# [PROVIDED RECORDS]

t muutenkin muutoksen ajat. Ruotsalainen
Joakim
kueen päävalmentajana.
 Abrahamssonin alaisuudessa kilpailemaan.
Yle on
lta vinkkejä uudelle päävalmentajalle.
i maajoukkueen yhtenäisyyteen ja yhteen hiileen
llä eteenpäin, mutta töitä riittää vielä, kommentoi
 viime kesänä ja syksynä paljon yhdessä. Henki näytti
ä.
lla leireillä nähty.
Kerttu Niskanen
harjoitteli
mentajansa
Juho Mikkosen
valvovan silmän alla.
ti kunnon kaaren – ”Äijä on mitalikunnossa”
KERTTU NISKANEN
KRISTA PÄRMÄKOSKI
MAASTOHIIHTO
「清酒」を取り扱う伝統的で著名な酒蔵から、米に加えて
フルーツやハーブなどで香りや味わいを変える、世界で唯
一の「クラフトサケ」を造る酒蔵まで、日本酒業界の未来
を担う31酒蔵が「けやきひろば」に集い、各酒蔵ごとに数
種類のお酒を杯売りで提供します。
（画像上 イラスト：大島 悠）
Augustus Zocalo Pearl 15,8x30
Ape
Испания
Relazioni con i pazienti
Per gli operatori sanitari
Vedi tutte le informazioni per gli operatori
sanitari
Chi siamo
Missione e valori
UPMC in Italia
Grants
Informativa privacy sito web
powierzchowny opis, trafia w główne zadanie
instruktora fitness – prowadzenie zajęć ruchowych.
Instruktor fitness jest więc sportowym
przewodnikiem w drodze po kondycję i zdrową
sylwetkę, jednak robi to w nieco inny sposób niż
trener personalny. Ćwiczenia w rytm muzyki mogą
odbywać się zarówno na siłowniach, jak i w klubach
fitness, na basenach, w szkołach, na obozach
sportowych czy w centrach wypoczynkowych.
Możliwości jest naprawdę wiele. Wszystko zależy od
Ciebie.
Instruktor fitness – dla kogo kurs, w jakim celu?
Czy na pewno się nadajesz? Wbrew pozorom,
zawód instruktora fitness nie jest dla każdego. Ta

# [ABOUT THIS TASK]
Say how many lines of the material hold the string "jest", giving the number alone.

# [RESULT BELOW]
3